● **GOAL OF THE EXERCISE**
Output every entry exactly as written, skipping any pictures.

━━━━━━━━━━━━━━━━

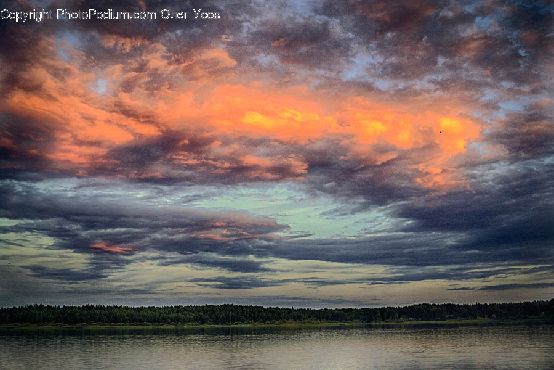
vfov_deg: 40.0
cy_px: 185
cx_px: 277
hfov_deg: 57.2
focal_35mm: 33
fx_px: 508
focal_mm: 22
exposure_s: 1/60
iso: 100
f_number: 4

━━━━━━━━━━━━━━━━

● **REPLY TO THE TASK**
vfov_deg: 40.0
cy_px: 185
cx_px: 277
hfov_deg: 57.2
focal_35mm: 33
fx_px: 508
focal_mm: 22
exposure_s: 1/60
iso: 100
f_number: 4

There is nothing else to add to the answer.